Постановка задачи: Перепишите дословно отрывок из текста о Толстом, начиная со слов «Ведь рядом с» и заканчивая словами «отличий не надо.».

Приведённый текст:
+---+

Ведь рядом с мечтами об опрощении у того же Толстого идут другие мечты… о получении Георгиевского креста и украшении груди своей этим знаком отличия. А ведь для “простоты” ни креста, ни отличий не надо.

“Во время службы на Кавказе, – по рассказу Берса, – Лев Николаевич страстно желал получить Георгиевский крест и был даже к нему представлен, но не получил его, вследствие личного нерасположения к нему одного из начальников. Эта неудача огорчила его, но вместе с тем изменила его взгляд на храбрость. Он перестал считать храбрыми тех, кто лез в сражение и домогался знаков отличия. Его идеалом храбрости сделалось разумное отношение к опасности”.

+---+

Выборка данных:
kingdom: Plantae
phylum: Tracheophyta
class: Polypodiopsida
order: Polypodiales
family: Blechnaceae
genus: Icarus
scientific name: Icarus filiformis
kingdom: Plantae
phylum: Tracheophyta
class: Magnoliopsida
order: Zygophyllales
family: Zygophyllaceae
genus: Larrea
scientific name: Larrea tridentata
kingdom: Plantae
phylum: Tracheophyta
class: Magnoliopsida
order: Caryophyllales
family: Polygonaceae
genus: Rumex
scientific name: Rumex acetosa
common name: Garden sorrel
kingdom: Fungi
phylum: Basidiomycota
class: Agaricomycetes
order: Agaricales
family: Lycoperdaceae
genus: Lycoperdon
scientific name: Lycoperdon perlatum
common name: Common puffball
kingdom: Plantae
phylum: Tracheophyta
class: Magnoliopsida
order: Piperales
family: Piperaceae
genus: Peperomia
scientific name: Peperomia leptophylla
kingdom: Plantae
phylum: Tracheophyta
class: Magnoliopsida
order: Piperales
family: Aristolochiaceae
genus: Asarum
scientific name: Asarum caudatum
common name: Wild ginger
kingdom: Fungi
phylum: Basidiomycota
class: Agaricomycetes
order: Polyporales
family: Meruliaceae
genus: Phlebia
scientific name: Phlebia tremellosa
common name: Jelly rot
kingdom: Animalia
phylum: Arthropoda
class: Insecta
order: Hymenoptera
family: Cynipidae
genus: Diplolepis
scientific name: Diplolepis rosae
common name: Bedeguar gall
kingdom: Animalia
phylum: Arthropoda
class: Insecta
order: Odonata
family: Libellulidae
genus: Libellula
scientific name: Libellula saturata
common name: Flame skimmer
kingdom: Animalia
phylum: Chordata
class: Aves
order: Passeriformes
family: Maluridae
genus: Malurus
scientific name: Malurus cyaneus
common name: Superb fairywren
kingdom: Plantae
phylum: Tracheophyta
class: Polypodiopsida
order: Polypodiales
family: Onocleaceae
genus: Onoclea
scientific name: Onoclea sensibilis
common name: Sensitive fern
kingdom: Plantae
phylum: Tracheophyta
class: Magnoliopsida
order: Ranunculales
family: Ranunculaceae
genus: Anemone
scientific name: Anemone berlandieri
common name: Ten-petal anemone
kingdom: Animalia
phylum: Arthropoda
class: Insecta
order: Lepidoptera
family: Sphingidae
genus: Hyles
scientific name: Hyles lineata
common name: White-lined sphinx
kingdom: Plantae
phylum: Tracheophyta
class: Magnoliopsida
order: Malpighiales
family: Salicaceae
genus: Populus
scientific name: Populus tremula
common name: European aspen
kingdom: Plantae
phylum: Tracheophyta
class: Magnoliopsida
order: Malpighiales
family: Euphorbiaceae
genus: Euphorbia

+---+

Ответ:
Ведь рядом с мечтами об опрощении у того же Толстого идут другие мечты… о получении Георгиевского креста и украшении груди своей этим знаком отличия. А ведь для “простоты” ни креста, ни отличий не надо.